- _Description of the task_: Below are some entries. Copy each line in them that holds "text".

--

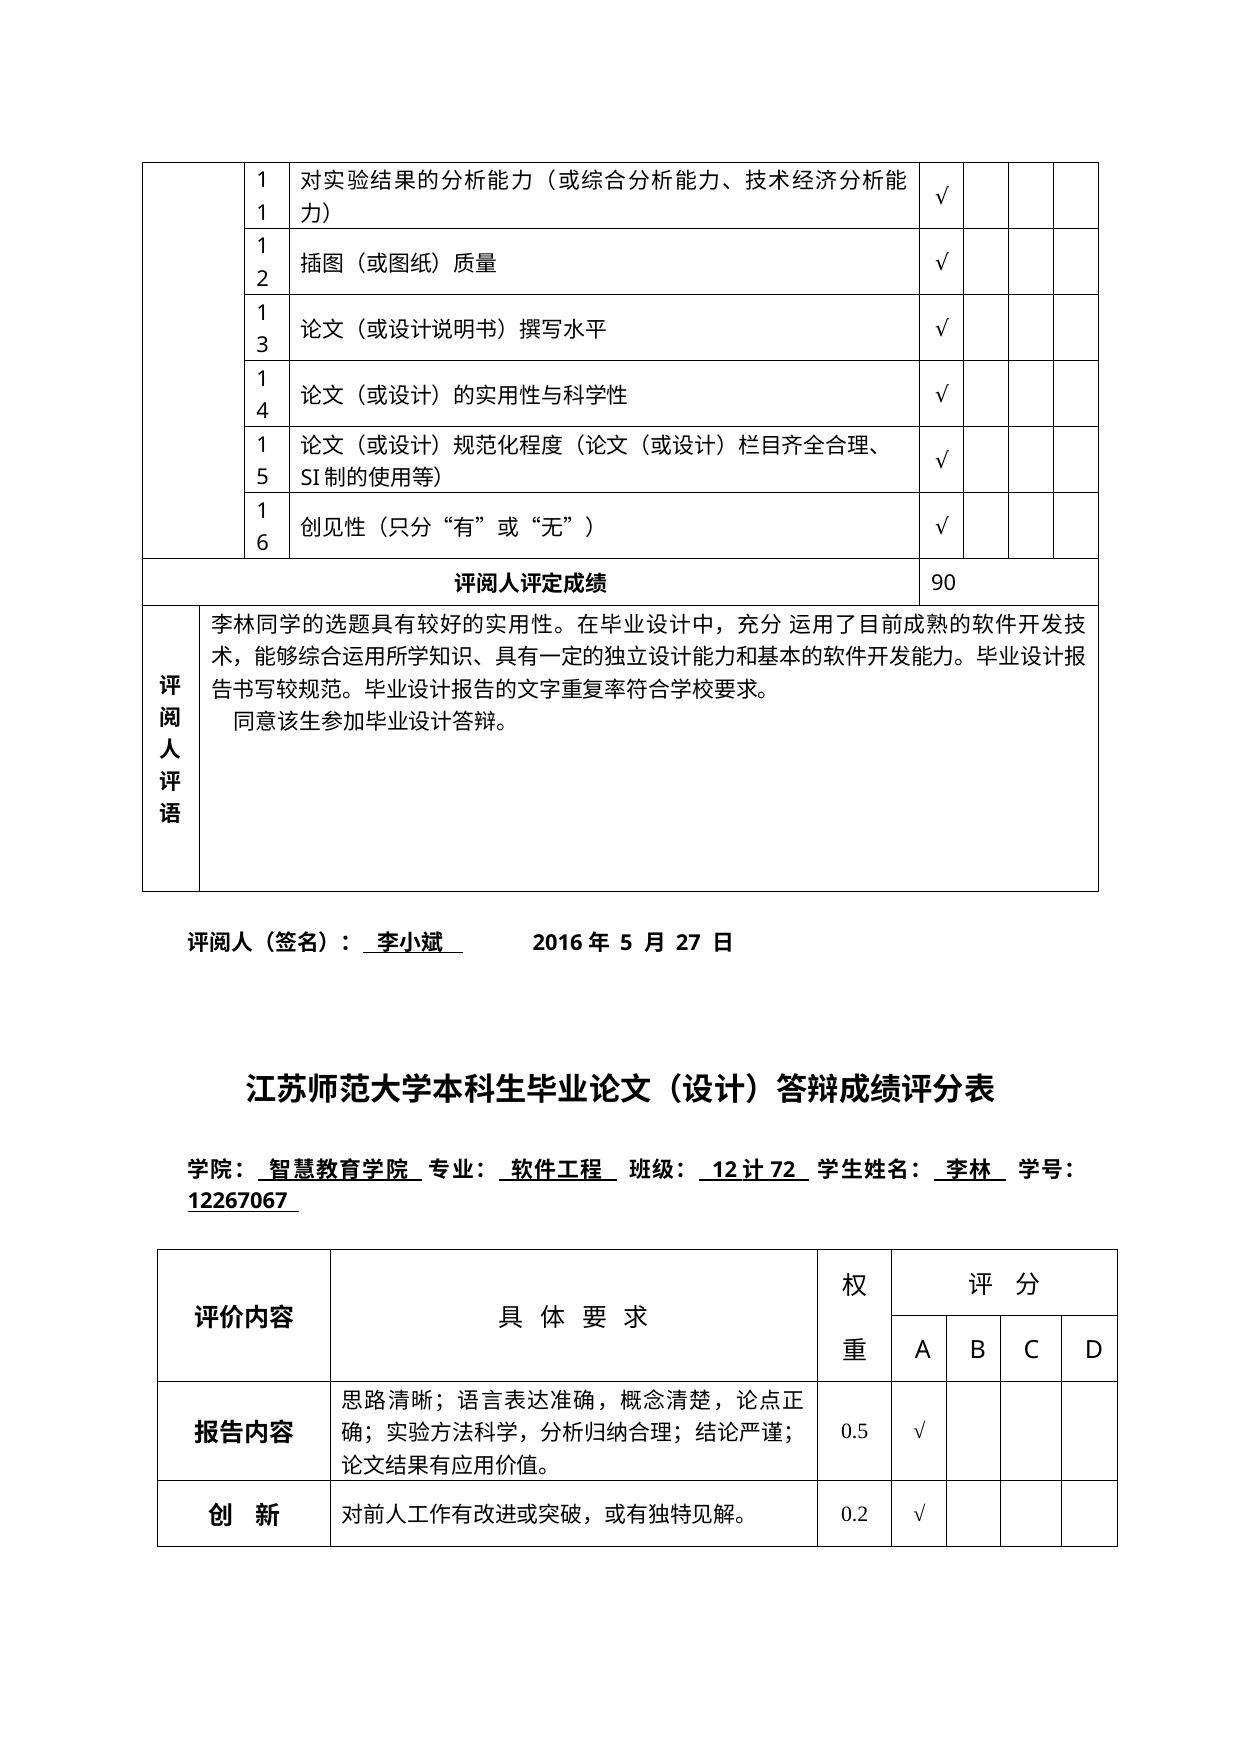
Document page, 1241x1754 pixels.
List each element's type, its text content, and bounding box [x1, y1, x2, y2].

table_cell 评 阅 人 评 语 [143, 606, 199, 891]
table_cell 13 [245, 295, 289, 360]
table_cell 评阅人评定成绩 [143, 559, 919, 605]
table_cell [947, 1382, 1000, 1480]
table_cell [1009, 427, 1053, 492]
table_cell [1009, 361, 1053, 426]
table_cell [1009, 163, 1053, 228]
table_header 具 体 要 求 [331, 1250, 817, 1381]
table_header 评 分 [892, 1250, 1117, 1315]
table_cell √ [920, 229, 963, 294]
table_cell [1009, 229, 1053, 294]
table_cell 创见性（只分“有”或“无”） [290, 493, 919, 558]
table_cell [964, 427, 1008, 492]
table_header 权重 [818, 1250, 891, 1381]
table_cell 0.2 [818, 1481, 891, 1546]
table_cell 0.5 [818, 1382, 891, 1480]
table_cell [1054, 427, 1098, 492]
table_cell [1054, 163, 1098, 228]
table_cell [1009, 493, 1053, 558]
table_cell [1054, 229, 1098, 294]
table_cell [964, 229, 1008, 294]
table_cell 对实验结果的分析能力（或综合分析能力、技术经济分析能力） [290, 163, 919, 228]
table_cell B [947, 1316, 1000, 1381]
table_cell 论文（或设计）规范化程度（论文（或设计）栏目齐全合理、 SI制的使用等） [290, 427, 919, 492]
table_cell √ [920, 493, 963, 558]
table_cell [1009, 295, 1053, 360]
table_cell A [892, 1316, 946, 1381]
table_cell D [1062, 1316, 1117, 1381]
table_cell √ [920, 427, 963, 492]
table_cell 12 [245, 229, 289, 294]
table_cell √ [892, 1481, 946, 1546]
table_cell [1054, 295, 1098, 360]
table_cell [964, 295, 1008, 360]
table_cell [964, 163, 1008, 228]
table_cell 11 [245, 163, 289, 228]
table_cell [1062, 1481, 1117, 1546]
table_cell [964, 361, 1008, 426]
table_cell 论文（或设计说明书）撰写水平 [290, 295, 919, 360]
table_cell 插图（或图纸）质量 [290, 229, 919, 294]
table_cell √ [920, 295, 963, 360]
table_header 评价内容 [158, 1250, 330, 1381]
table_cell √ [892, 1382, 946, 1480]
table_cell √ [920, 163, 963, 228]
table_cell 报告内容 [158, 1382, 330, 1480]
table_cell √ [920, 361, 963, 426]
table_cell 16 [245, 493, 289, 558]
table_cell 90 [920, 559, 1098, 605]
text 江苏师范大学本科生毕业论文（设计）答辩成绩评分表 [187, 1054, 1053, 1119]
table_cell 思路清晰；语言表达准确，概念清楚，论点正确；实验方法科学，分析归纳合理；结论严谨；论文结果有应用价值。 [331, 1382, 817, 1480]
table_cell C [1001, 1316, 1061, 1381]
table_cell [1001, 1382, 1061, 1480]
table_cell [947, 1481, 1000, 1546]
table_cell 14 [245, 361, 289, 426]
text 评阅人（签名）： 李小斌 2016 年 5 月 27 日 [187, 924, 1053, 957]
table_cell [1054, 493, 1098, 558]
text 学院： 智慧教育学院 专业： 软件工程 班级： 12计72 学生姓名： 李林 学号： 12267067 [187, 1152, 1087, 1217]
table_cell [1062, 1382, 1117, 1480]
table_cell 李林同学的选题具有较好的实用性。在毕业设计中，充分 运用了目前成熟的软件开发技术，能够综合运用所学知识、具有一定的独立设计能力和基本的软件开发能力。毕业设计报告书写较规范。毕业设计报告的文字重复率符合学校要求。 同意该生参加毕业设计答辩。 [200, 606, 1098, 891]
table_cell 对前人工作有改进或突破，或有独特见解。 [331, 1481, 817, 1546]
table_cell 创 新 [158, 1481, 330, 1546]
table_cell [1001, 1481, 1061, 1546]
table_cell 论文（或设计）的实用性与科学性 [290, 361, 919, 426]
table_cell [1054, 361, 1098, 426]
table_cell 15 [245, 427, 289, 492]
table_cell [964, 493, 1008, 558]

--

- _Exercise solution_:
List each element's type, its text content, and bounding box [x1, y1, x2, y2].
text 江苏师范大学本科生毕业论文（设计）答辩成绩评分表 [187, 1054, 1053, 1119]
text 评阅人（签名）： 李小斌 2016 年 5 月 27 日 [187, 924, 1053, 957]
text 学院： 智慧教育学院 专业： 软件工程 班级： 12计72 学生姓名： 李林 学号： 12267067 [187, 1152, 1087, 1217]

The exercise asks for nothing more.